Besides, what is the best default action for tar? To uncompress an archive? To list the contents? To add files to it? What if the user specifies two tar files on the command line? Does tar add the second to the first? The first to the second? Does it list them both? Does it create a third with the merged contents of the two on standard output?
It sounds to me like tar should have command-line options to let the user tell it EXACTLY what to do, so the user isn't surprised by something unexpected happening.
Oh, wait, it already does.
Somebody get that guy an ambulance!
The numerous folks who insist that Linux is the cure-all and be-all for all computer woes.
You only call that sane behavior because that's the behavior you're used to.
Unix commandline apps assume that you know what you're doing, and do *exactly* what you tell them to do.
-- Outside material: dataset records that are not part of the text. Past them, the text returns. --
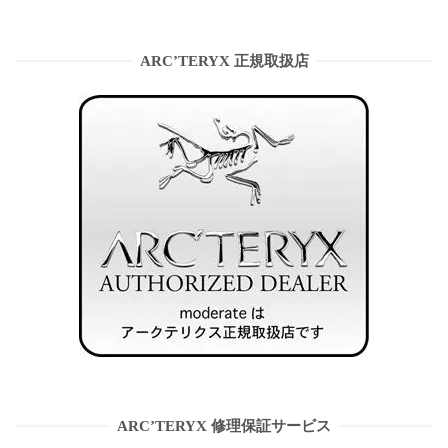
ARC’TERYX 正規取扱店
ARC’TERYX 修理保証サービス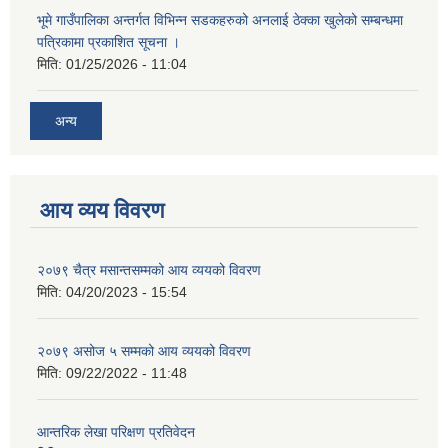
भूमे गाउँपालिका अन्तर्गत विभिन्न सडकहरुको अनलाई ठेक्का खुलेको सम्बन्धमा
पत्रिकामा प्रकाशित सूचना ।
मिति:
01/25/2026 - 11:04
अन्य
आय व्यय विवरण
२०७९ चैत्र मसान्तसम्मको आय व्ययको विवरण
मिति:
04/20/2023 - 15:54
२०७९ असोज ५ सम्मको आय व्ययको विवरण
मिति:
09/22/2022 - 11:48
आन्तरिक लेखा परिक्षण प्रतिवेदन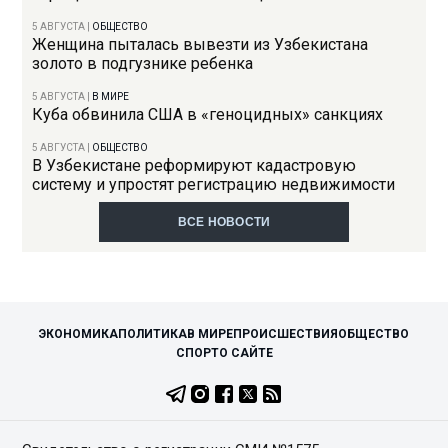
5 АВГУСТА
|
ОБЩЕСТВО
Женщина пыталась вывезти из Узбекистана
золото в подгузнике ребенка
5 АВГУСТА
|
В МИРЕ
Куба обвинила США в «геноцидных» санкциях
5 АВГУСТА
|
ОБЩЕСТВО
В Узбекистане реформируют кадастровую
систему и упростят регистрацию недвижимости
ВСЕ НОВОСТИ
ЭКОНОМИКА
ПОЛИТИКА
В МИРЕ
ПРОИСШЕСТВИЯ
ОБЩЕСТВО
СПОРТ
О САЙТЕ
This behavior is very useful in scripts or graphical frontends, because you know exactly what they will do. And this is the correct behavior because these apps are meant to target users who know exactly what they're doing.
The less technical people should use graphical desktop apps. They make sure (more or less) that the user won't make big mistakes, like Windows. Those users wouldn't use commandline apps in the first place. So why modify commandline apps to target them if they won't use the apps anyway? It's not worth losing the scripting flexibility.
Don't use rm, hit the Delete key in Konqueror or Nautilus. Don't use tar, use File Roller or KArchive. They're easier to use *and* won't let you make stupid mistakes.
"My personal pet peeve? why is it that with >75% of apps that I download as source have either configure scripts that simply don't work, or include code that doesn't compile."
Then you must be running some weird or outdated distro. 90% of all source code here compiles and installs out-of-the-box.